The smoke has cleared, but the rubble and wreckage of the recent crash in gold prices is still being assessed. For years, the yellow metal has been a favorite of financial Masters of the Universe. In the aftermath of the share decline in gold prices, some of the so-called “smart money” crowd looks like they might have their Mensa membership revoked. Here’s a look at some of the highest profile financiers to find themselves on the wrong side of the gold market.
The man who was made famous by the brilliant bet against the housing market that made him a billionaire during the financial crisis has been one of the most avid gold bulls in recent years. He launched the Paulson Gold Fund to focus on the metal in January 2010, and it did remarkably well early on, netting him roughly $5 billion in 2010. But the Financial Times reports that his losses on gold positions are pushing $1.5 billion so far this year (paywall). By some estimates Paulson’s funds lost nearly $1 billion alone in the sharp two-day selloff that sent gold prices into a technical bear market.

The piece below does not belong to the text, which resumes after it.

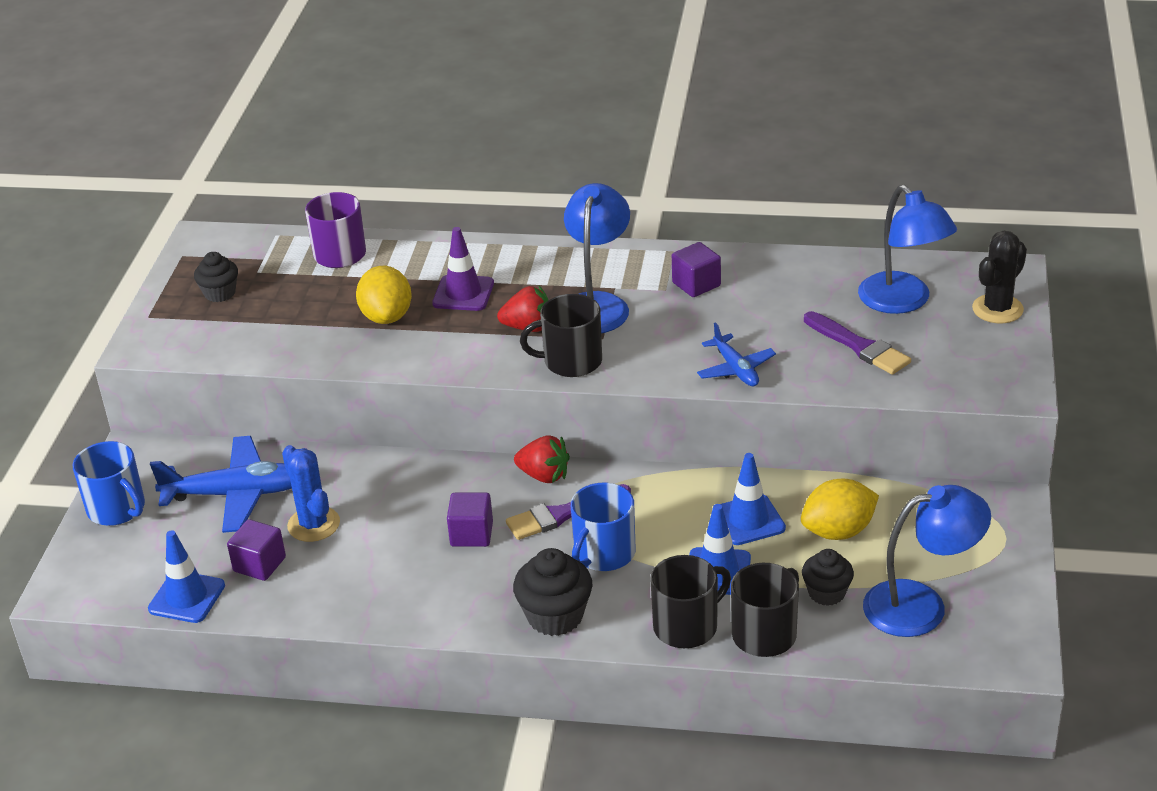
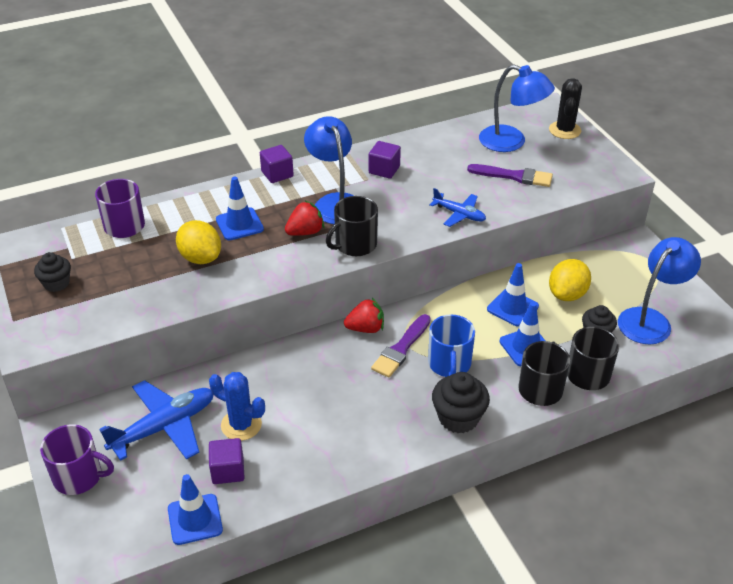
camera: 35 degrees left, 5 degrees up
(117, 509) = (79, 476): blue mug -> purple mug
(463, 293) = (239, 224): purple traffic cone -> blue traffic cone
(471, 534) = (355, 386): purple cube -> purple cube (277, 174)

Hedge fund manager David Einhorn has also been a booster of gold for a good while. His rationale was that gold made sense as a hedge against a Federal Reserve that appeared—and still appears—to be going full throttle on an easy money policy. If you believe that could risk inflation somewhere down the line, buying gold would be a sensible response. In an October letter to shareholders, Einhorn stated that gold made a material contribution to the performance of his fund, adding that a “large attribution to gold seems like a very good idea.” More recently, in his January letter to shareholders, Einhorn admitted, “We took some lumps as gold declined.” At the end of the year, gold was disclosed as one of the funds largest “long” positions (which means he was betting the price would rise). Was Einhorn agile enough to sidestep the bulk of the gold bloodbath? Investors had better hope so.
Bill Gross, who rules over Newport Beach, Calif.-based asset management powerhouse Pimco, is best known as a master of the fixed income universe. But in recent years, he’s also expressed widespread skepticism about the Federal Reserve’s effort to restart US economic growth with money creation. So perturbed was Gross that instead of picking some sort of bond investment as the thing to own in 2013, he very publicly told investment bible Barron’s that his top investment pick for 2013 was gold. “All central banks are trying to reflate their economies. If they are successful, gold is an inflationary hedge and bonds, at least long-term bonds, aren’t,” Gross said. The gold ETF Gross recommended, GLD, has been destroyed by the gold crash, forcing Gross kinda, sorta admit he got this one wrong.
Gross: OK, so I made a bad call at the Barron’s Roundtable. I would still buy gold here. World reflating.—
(@PIMCO) April 15, 2013
Known as an up-and-comer in the world of hedge funds, Kyle Bass has a well-established bullish bent on gold. And as an advisor to the University of Texas Investment Management Company, he’s been a vocal proponent of a bet on the metal, which had the Texas University system endowment manager holding more than $1 billion worth of gold bullion as recently as February. “I’m against selling any of the gold,” Bass said back then. And just a few days ago he was on record saying he was “perplexed as to why gold is as low as it is.” He’s likely even more perplexed, as gold has moved 12% lower since then.
Though he likes to keep a somewhat lower profile than some of his colleagues among star hedge fund managers, Loeb—billionaire management of Third Point—shared their enthusiasm toward gold in recent months. In his most recent letter to shareholders—which, to be fair, reported a respectable 9% return for 2013—he detailed gold as one of his top positions. And he also acknowledged that it was one of his worst performers.